The YMCA of Owen Sound Grey Bruce is opting into the Canada-Wide Early Learning and Child Care System.
YMCAs across Ontario have decided to join the system, which will reduce the average cost of child care to $10 a day on average by 2026.
“We have been working with the government to try to bring affordable child care to families across the province for years and it’s just an important step in the right direction to make this happen,” says YMCA Owen Sound Grey Bruce Child Care Director Cyndy Jefferson.
Jefferson says users in Grey Bruce will start seeing credits on their accounts in November. Child care fees will later be reduced by more than 50 per cent by Jan. 1, 2023.
She says what patrons will end up paying by next year will vary.
“It will be 50 per cent of our base fees, up to a minimum of $12 a day, it just depends, our rates are different for all of our different programs. The hope is that by the end of 2026, that we will actually be at that average $10 a day,” says Jefferson.

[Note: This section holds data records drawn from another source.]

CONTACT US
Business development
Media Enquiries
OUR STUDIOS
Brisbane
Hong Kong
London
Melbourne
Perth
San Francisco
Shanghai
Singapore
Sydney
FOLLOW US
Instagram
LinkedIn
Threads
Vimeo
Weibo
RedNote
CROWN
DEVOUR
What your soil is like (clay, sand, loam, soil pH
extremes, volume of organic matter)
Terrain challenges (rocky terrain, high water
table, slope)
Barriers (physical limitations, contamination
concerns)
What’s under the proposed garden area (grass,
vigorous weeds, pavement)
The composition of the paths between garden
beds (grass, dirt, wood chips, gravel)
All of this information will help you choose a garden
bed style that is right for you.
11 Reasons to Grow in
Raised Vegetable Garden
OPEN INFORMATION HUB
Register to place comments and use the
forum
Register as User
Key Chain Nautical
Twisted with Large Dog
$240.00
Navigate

Jefferson says by opting into this program, there will be no changes to services.
“Certainly we would hope down the road to be able to offer more quality licensed child care to children and families in our community, but right now we are being faced with a significant staffing crisis, and until we are able to resolve that staffing crisis, we are not going to be able to expand as we would hope to,” says Jefferson.
Jefferson says opting into the Canada-wide program will be good for families in the community.

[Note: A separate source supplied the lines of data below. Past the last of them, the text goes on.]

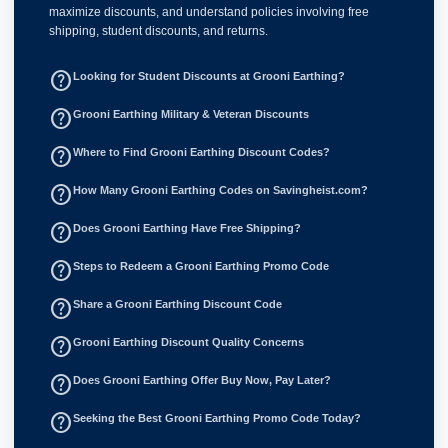
maximize discounts, and understand policies involving free
shipping, student discounts, and returns.
help_outline
Looking for Student Discounts at Grooni Earthing?
help_outline
Grooni Earthing Military & Veteran Discounts
help_outline
Where to Find Grooni Earthing Discount Codes?
help_outline
How Many Grooni Earthing Codes on Savingheist.com?
help_outline
Does Grooni Earthing Have Free Shipping?
help_outline
Steps to Redeem a Grooni Earthing Promo Code
help_outline
Share a Grooni Earthing Discount Code
help_outline
Grooni Earthing Discount Quality Concerns
help_outline
Does Grooni Earthing Offer Buy Now, Pay Later?
help_outline
Seeking the Best Grooni Earthing Promo Code Today?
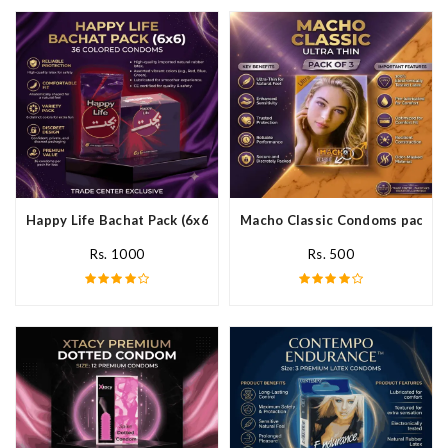
Happy Life Bachat Pack (6x6)- 36 Colored Condom In Pakistan
Macho Classic Condoms pack of 
Rs. 1000
Rs. 500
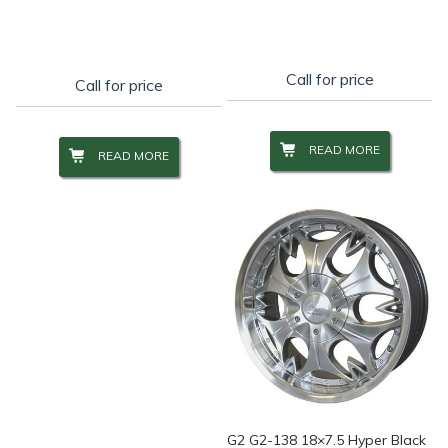
Call for price
Call for price
READ MORE
READ MORE
G2 G2-138 18×7.5 Hyper Black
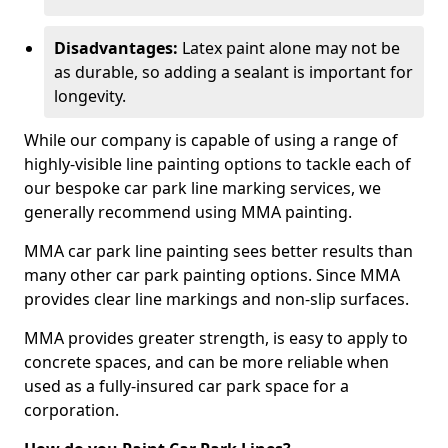
Disadvantages:
Latex paint alone may not be
as durable, so adding a sealant is important for
longevity.
While our company is capable of using a range of
highly-visible line painting options to tackle each of
our bespoke car park line marking services, we
generally recommend using MMA painting.
MMA car park line painting sees better results than
many other car park painting options. Since MMA
provides clear line markings and non-slip surfaces.
MMA provides greater strength, is easy to apply to
concrete spaces, and can be more reliable when
used as a fully-insured car park space for a
corporation.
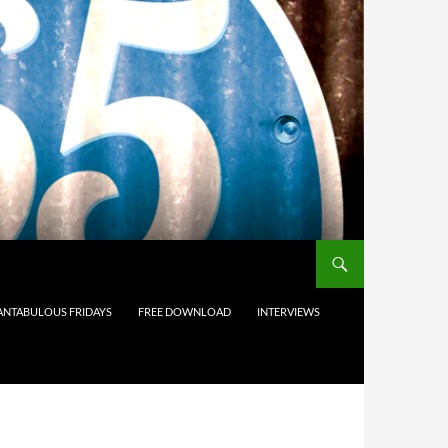
ANTABULOUS FRIDAYS
FREE DOWNLOAD
INTERVIEWS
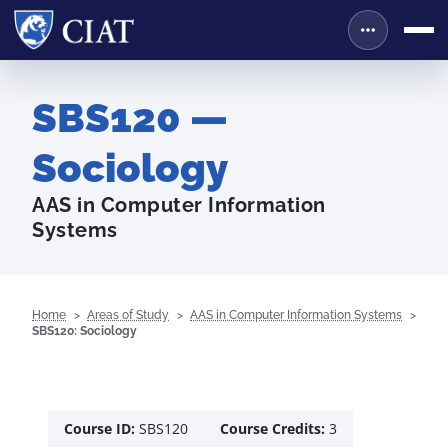
SBS120 —
Sociology
AAS in Computer Information
Systems
Home
Areas of Study
AAS in Computer Information Systems
SBS120: Sociology
Course ID:
SBS120
Course Credits:
3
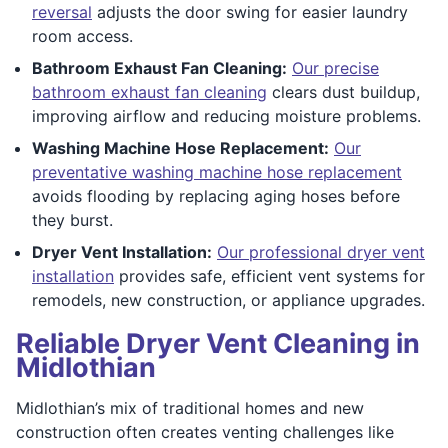
reversal
adjusts the door swing for easier laundry
room access.
Bathroom Exhaust Fan Cleaning:
Our precise
bathroom exhaust fan cleaning
clears dust buildup,
improving airflow and reducing moisture problems.
Washing Machine Hose Replacement:
Our
preventative washing machine hose replacement
avoids flooding by replacing aging hoses before
they burst.
Dryer Vent Installation:
Our professional dryer vent
installation
provides safe, efficient vent systems for
remodels, new construction, or appliance upgrades.
Reliable Dryer Vent Cleaning in
Midlothian
Midlothian’s mix of traditional homes and new
construction often creates venting challenges like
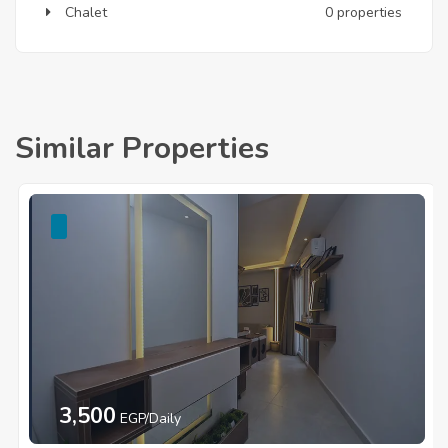
Chalet
0 properties
Similar Properties
3,500
EGP/Daily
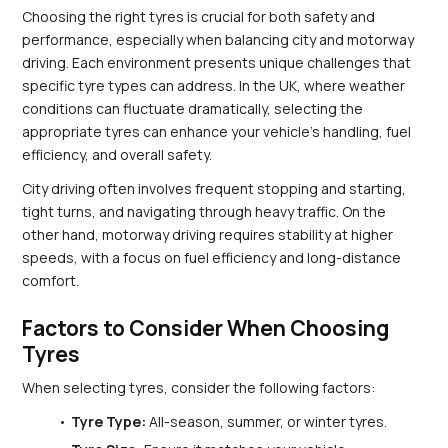
Choosing the right tyres is crucial for both safety and 
performance, especially when balancing city and motorway 
driving. Each environment presents unique challenges that 
specific tyre types can address. In the UK, where weather 
conditions can fluctuate dramatically, selecting the 
appropriate tyres can enhance your vehicle's handling, fuel 
efficiency, and overall safety.
City driving often involves frequent stopping and starting, 
tight turns, and navigating through heavy traffic. On the 
other hand, motorway driving requires stability at higher 
speeds, with a focus on fuel efficiency and long-distance 
comfort.
Factors to Consider When Choosing 
Tyres
When selecting tyres, consider the following factors:
Tyre Type:
 All-season, summer, or winter tyres.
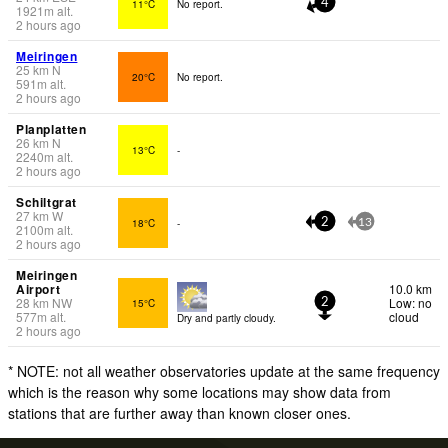
11°C
No report.
4
1921
m
alt.
2 hours ago
Meiringen
25
km
N
20°C
No report.
591
m
alt.
2 hours ago
Planplatten
26
km
N
13°C
-
2240
m
alt.
2 hours ago
Schiltgrat
27
km
W
18°C
-
2
13
2100
m
alt.
2 hours ago
Meiringen
Airport
10.0 km
28
km
NW
Low: no
15°C
2
577
m
alt.
cloud
Dry and partly cloudy.
2 hours ago
* NOTE: not all weather observatories update at the same frequency
which is the reason why some locations may show data from
stations that are further away than known closer ones.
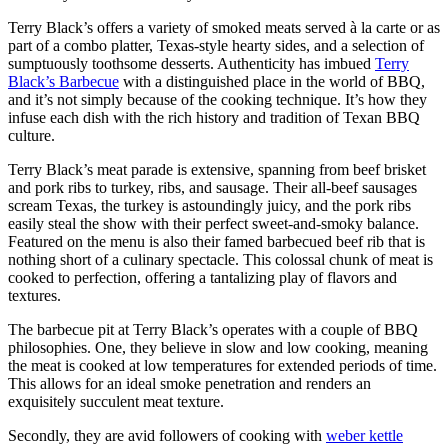
Terry Black’s offers a variety of smoked meats served à la carte or as
part of a combo platter, Texas-style hearty sides, and a selection of
sumptuously toothsome desserts. Authenticity has imbued
Terry
Black’s Barbecue
with a distinguished place in the world of BBQ,
and it’s not simply because of the cooking technique. It’s how they
infuse each dish with the rich history and tradition of Texan BBQ
culture.
Terry Black’s meat parade is extensive, spanning from beef brisket
and pork ribs to turkey, ribs, and sausage. Their all-beef sausages
scream Texas, the turkey is astoundingly juicy, and the pork ribs
easily steal the show with their perfect sweet-and-smoky balance.
Featured on the menu is also their famed barbecued beef rib that is
nothing short of a culinary spectacle. This colossal chunk of meat is
cooked to perfection, offering a tantalizing play of flavors and
textures.
The barbecue pit at Terry Black’s operates with a couple of BBQ
philosophies. One, they believe in slow and low cooking, meaning
the meat is cooked at low temperatures for extended periods of time.
This allows for an ideal smoke penetration and renders an
exquisitely succulent meat texture.
Secondly, they are avid followers of cooking with
weber kettle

“We believe there is a lot of work that still needs to happen, and a lot of information that we need to sort through. It is a pretty big package, it is a pretty big system that they are talking about,” says Jefferson. “For us as an organization, we believe that our government really needs to look at that work place strategy and the cost of that for us to make sure that we can continue to have a solid child care system available for children and families across our province, including Owen Sound and Grey Bruce.
The Ontario government says the purpose of this program is to lower fees, increase access, enhance high-quality child care, support inclusion, and enhance data and reporting.
In addition to reducing costs for child care fees by 50 per cent on average by the end of December this year, the province says the program will also create about 86,000 new licensed child care spaces by the end of 2026. The program also seeks to improve compensation for low wage registered early childhood educators. The program will also use evidence-based data to measure and improve how the system supports children and families.
The last day for child care operators to opt into the program was Nov. 1.